● AUFGABENSTELLUNG:
(a) Formuliere den Absatz der Rezension, der mit „Ein alter Mann wird“ beginnt, knapper und behalte dabei seine wichtigsten Fakten bei.
(b) Gib aus den Datensätzen die Zeilen von der Zeile mit „organization“ bis einschließlich der Zeile mit „Únete a nuestro movimiento“ unverändert wieder.

● LESETEXT:
▬▬▬▬▬▬

Ein alter Mann wird in einem Hotel von einem bis dahin völlig unbescholtenen Mann, Fabrizio Collini, erschossen. Der gerade vom Studium entlassene Rechtsanwalt Caspar Leinen übernimmt die Pflichtverteidigung und muss feststellen, dass der Ermordete der Großvater seines Freundes aus Kindheitstagen ist, den und dessen Familie er sehr gut kennt. Nichtsdestotrotz behält er nach ersten Zweifeln die Verteidigung seines Mandanten und macht sich auf die Suche nach dem Motiv des Täters, da dieser dazu beharrlich schweigt.


Rezension – Show, don’t tell

Krimis sind nicht so mein Ding, zugegebenermaßen. Weder als Film, wo allzu deutliche Bilder krimineller Taten mir das Zuschauen verderben, und auch nicht als Buch, wo man liest und liest (und dann auch mal zu schnell und zu oberflächlich liest), damit man endlich, endlich an die Stelle kommt, an der man erfährt, wer der Täter ist.

 

Bei Ferdinand von Schirach’s „Der Fall Collini“ kommt der Suche nach dem Täter die Suche nach dem Motiv des Täters gleich, denn der Täter selbst steht von Anfang an fest. Der Mord geschieht im ersten Kapitel, der Täter wird sofort und zweifelsohne überführt, der aber zum Warum seiner Tat schweigt.

▬▬▬▬▬▬

● VORLIEGENDE DATENSÄTZE:
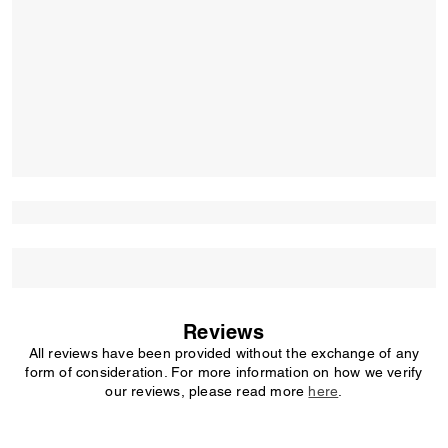
Reviews
All reviews have been provided without the exchange of any
form of consideration. For more information on how we verify
our reviews, please read more
here
.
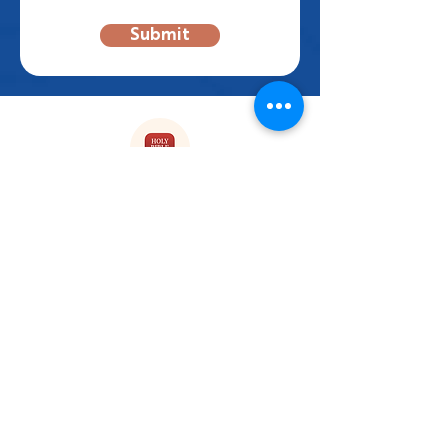
Submit
Enjoy our Reading plans on
YouVersion
FOLLOW US!
Subscribe to our Newsletter
First name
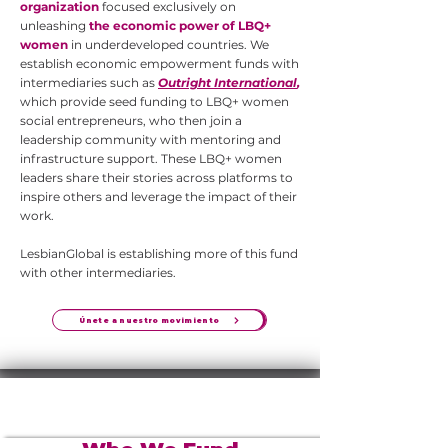
organization
focused exclusively on
unleashing
the economic power of LBQ+
women
in underdeveloped countries. We
establish economic empowerment funds with
intermediaries such as
Outright International
,
which provide seed funding to LBQ+ women
social entrepreneurs, who then join a
leadership community with mentoring and
infrastructure support. These LBQ+ women
leaders share their stories across platforms to
inspire others and leverage the impact of their
work.
LesbianGlobal is establishing more of this fund
with other intermediaries.
Únete a nuestro movimiento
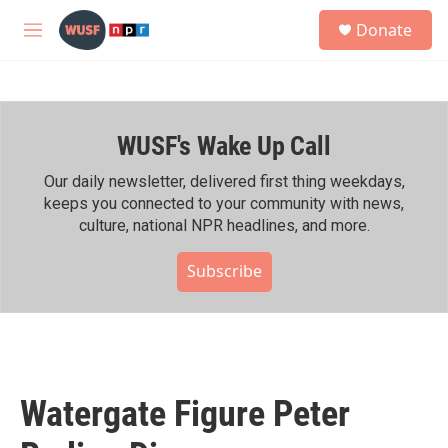
Skip to main content
S
Donate
e
M
a
e
r
n
c
u
h
WUSF's Wake Up Call
u
e
r
Our daily newsletter, delivered first thing weekdays,
y
keeps you connected to your community with news,
culture, national NPR headlines, and more.
Subscribe
Watergate Figure Peter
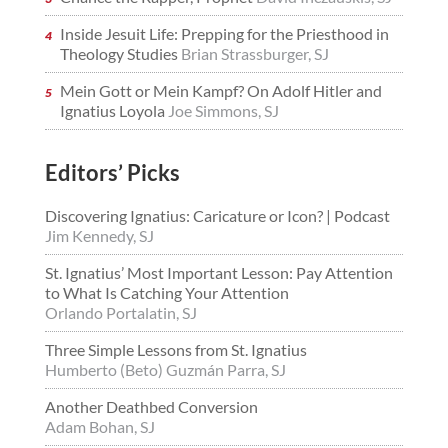
Inside Jesuit Life: Prepping for the Priesthood in
Theology Studies
Brian Strassburger, SJ
Mein Gott or Mein Kampf? On Adolf Hitler and
Ignatius Loyola
Joe Simmons, SJ
Editors’ Picks
Discovering Ignatius: Caricature or Icon? | Podcast
Jim Kennedy, SJ
St. Ignatius’ Most Important Lesson: Pay Attention
to What Is Catching Your Attention
Orlando Portalatin, SJ
Three Simple Lessons from St. Ignatius
Humberto (Beto) Guzmán Parra, SJ
Another Deathbed Conversion
Adam Bohan, SJ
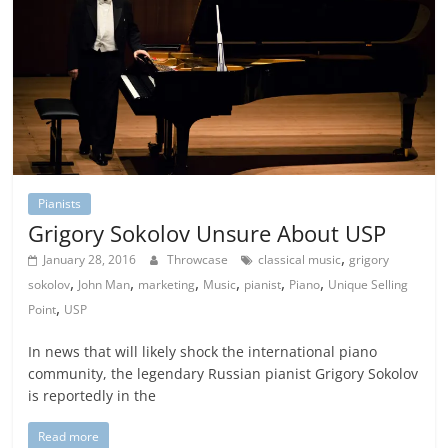
Pianists
Grigory Sokolov Unsure About USP
,
January 28, 2016
Throwcase
classical music
grigory
,
,
,
,
,
,
sokolov
John Man
marketing
Music
pianist
Piano
Unique Selling
,
Point
USP
In news that will likely shock the international piano
community, the legendary Russian pianist Grigory Sokolov
is reportedly in the
Read more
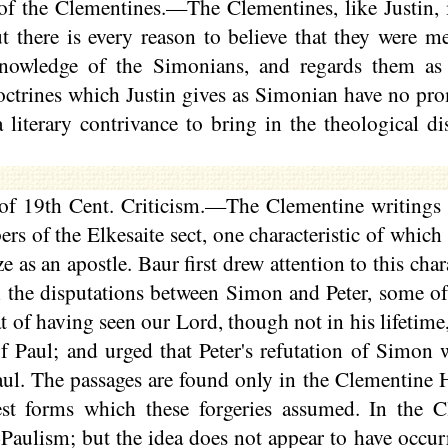
f the Clementines.—The Clementines, like Justin, i
 there is every reason to believe that they were me
knowledge of the Simonians, and regards them as 
octrines which Justin gives as Simonian have no pro
literary contrivance to bring in the theological di
f 19th Cent. Criticism.—The Clementine writings 
ers of the
Elkesaite
sect, one characteristic of which
e as an apostle. Baur first drew attention to this cha
n the disputations between Simon and Peter, some of
t of having seen our Lord, though not in his lifetime
of Paul; and urged that Peter's refutation of Simon
aul. The passages are found only in the Clementine
est forms which these forgeries assumed. In the C
-
Paulism
; but the idea does not appear to have occur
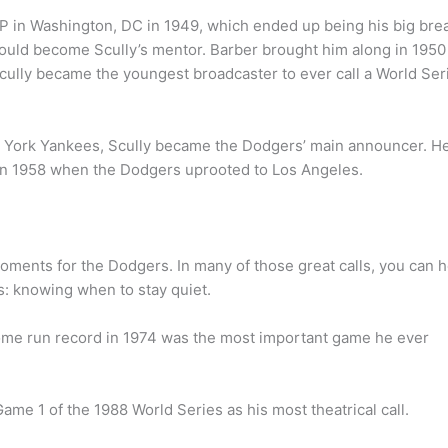
TOP in Washington, DC in 1949, which ended up being his big bre
uld become Scully’s mentor. Barber brought him along in 1950
cully became the youngest broadcaster to ever call a World Ser
ew York Yankees, Scully became the Dodgers’ main announcer. H
ng in 1958 when the Dodgers uprooted to Los Angeles.
moments for the Dodgers. In many of those great calls, you can 
es: knowing when to stay quiet.
home run record in 1974 was the most important game he ever
me 1 of the 1988 World Series as his most theatrical call.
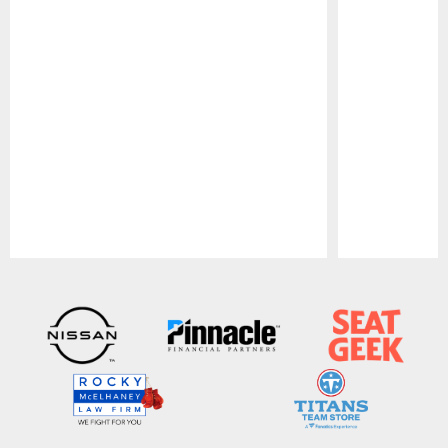
Pause
Play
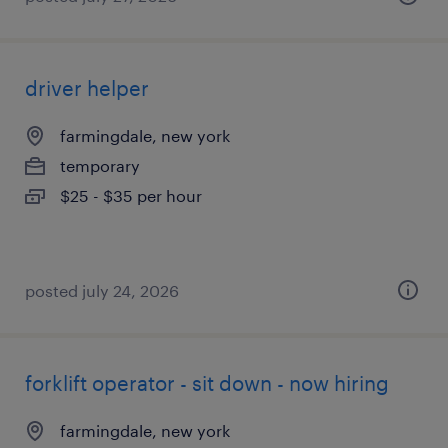
driver helper
farmingdale, new york
temporary
$25 - $35 per hour
posted july 24, 2026
forklift operator - sit down - now hiring
farmingdale, new york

▬▬▬▬▬▬

● GELÖSTE AUFGABEN:
(a) In einem Hotel erschießt Fabrizio Collini, ein bis dahin unbescholtener Mann, einen alten Mann. Caspar Leinen ist Rechtsanwalt und hat gerade sein Studium beendet. Er übernimmt die Pflichtverteidigung und erfährt dann, dass der Tote der Großvater seines Kindheitsfreundes ist, dessen Familie er gut kennt. Trotz erster Zweifel bleibt er Verteidiger. Er sucht nach dem Motiv, zu dem der Täter beharrlich schweigt.

(b)
organization
focused exclusively on
unleashing
the economic power of LBQ+
women
in underdeveloped countries. We
establish economic empowerment funds with
intermediaries such as
Outright International
,
which provide seed funding to LBQ+ women
social entrepreneurs, who then join a
leadership community with mentoring and
infrastructure support. These LBQ+ women
leaders share their stories across platforms to
inspire others and leverage the impact of their
work.
LesbianGlobal is establishing more of this fund
with other intermediaries.
Únete a nuestro movimiento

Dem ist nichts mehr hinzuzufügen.